As they made their way through treacherous situations looking for Private Ryan they encountered a sniper hidden in the ruins of a small village, they faced a standoff as they stumbled on a group of Germans, and they were faced with what to do with a German prisoner of war after they bombarded a machine gun nest. Eventually they surprisingly came across Private Ryan, who was part of a rag-tag group trying to hold one of the last remaining bridges over a particularly important river.
Now, all they had to do was to get him home. This proved to be almost as difficult as finding Private Ryan. They engaged in a gunfight that was bloody, brutal, and in which the Americans were severely outnumbered and outgunned. There were Germans everywhere the Americans looked. Gunfire was coming from every direction. There were bodies littering the landscape. Along with those problems the German tanks were trying to take the bridge that Private Ryan and his buddies were trying to hold. With the conflict so brutal, Captain Miller still had his one objective to hold onto: deliver Private Ryan home to his mother.
During the long battle Captain Miller was shot and was severely injured. He was leaning up against a motorcycle unable to move with a tank coming at him, the final tank. Captain Miller was so desperate that he took his gun and began shooting at the tank. He could have picked up rocks and thrown them at the tank and had just about the same chance for success. As the tank was bearing down on him, a plane roared overhead and blew up the tank. The fighter planes ended the battle, but they could not end Captain Miller's pain as he prepared to die leaning against the jeep.

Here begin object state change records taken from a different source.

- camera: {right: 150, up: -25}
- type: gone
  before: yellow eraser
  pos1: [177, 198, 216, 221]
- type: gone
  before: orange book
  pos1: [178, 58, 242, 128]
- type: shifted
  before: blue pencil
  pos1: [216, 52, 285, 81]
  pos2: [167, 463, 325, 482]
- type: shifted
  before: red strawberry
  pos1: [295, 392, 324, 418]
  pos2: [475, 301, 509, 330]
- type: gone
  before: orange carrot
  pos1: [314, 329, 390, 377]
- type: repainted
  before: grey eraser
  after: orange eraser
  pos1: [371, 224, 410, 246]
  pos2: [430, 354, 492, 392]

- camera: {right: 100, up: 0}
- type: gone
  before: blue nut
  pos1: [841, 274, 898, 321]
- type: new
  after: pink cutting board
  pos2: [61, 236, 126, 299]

Private Ryan came up to Captain Miller to check on him. When he told him that "tankbusters" had saved the day, Captain Miller looked at the young man and said, "Angels on our shoulders." Private Ryan, not understanding what Captain Miller had said, asked, "What?" Miller pulled him close and said, "Earn this. Earn this."
The words are startling, but I doubt that Private Ryan understood the weight of the words that had just been laid upon his shoulders, "Earn this?" How do you earn the blessing of having someone lay down his life for you? How do you earn a sacrifice offered on your behalf?

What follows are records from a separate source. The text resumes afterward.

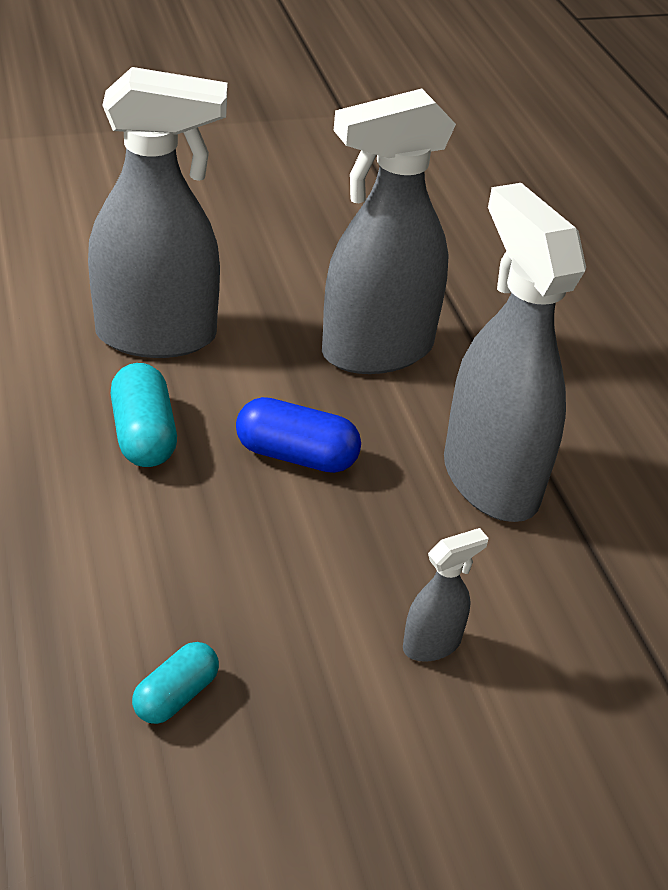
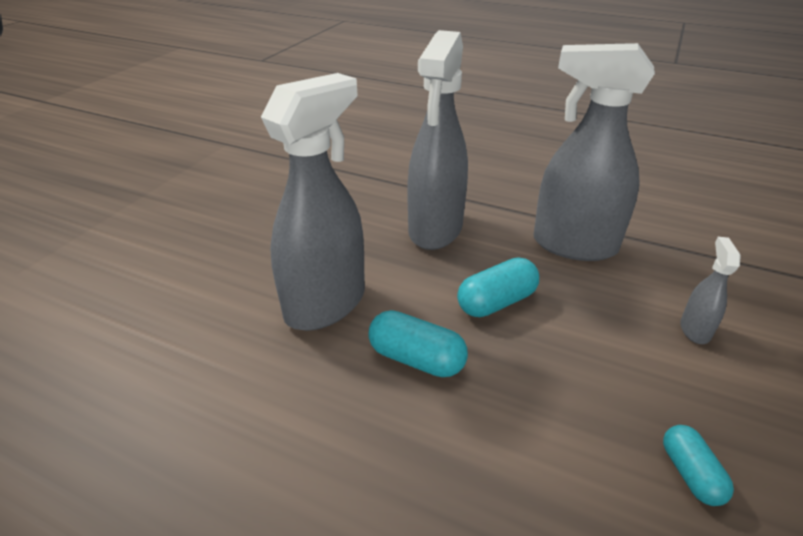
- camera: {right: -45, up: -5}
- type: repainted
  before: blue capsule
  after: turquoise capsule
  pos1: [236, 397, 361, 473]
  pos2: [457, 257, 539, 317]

The very next scene of the movie answers the question as Private Ryan, years older and moving towards his golden years, is standing in front of the headstone of Captain Miller at a military cemetery where heroes of every war have been buried. James Ryan, the civilian, looks at the grave and begins to talk to Captain Miller's grave trying to explain to him that he has tried to live a good life. You can hear the lack of certainty in his voice. You can sense that he feels like he has let Captain Miller down. You can sense that he is so uneasy. He says, "Everyday I have thought about the words you spoke to me. I've tried to do the best I could." Suddenly, James' wife comes to his side and he turns and says, "Please tell me that I've lived a good life? Please tell me that I'm a good man?" Mrs. Ryan tries to comfort her husband by telling him that he has lived a good life, but you just get the sense from looking at him that Private Ryan still feels less than worthy even though he has tried to "earn" what Captain Miller and the other men sacrificed for him.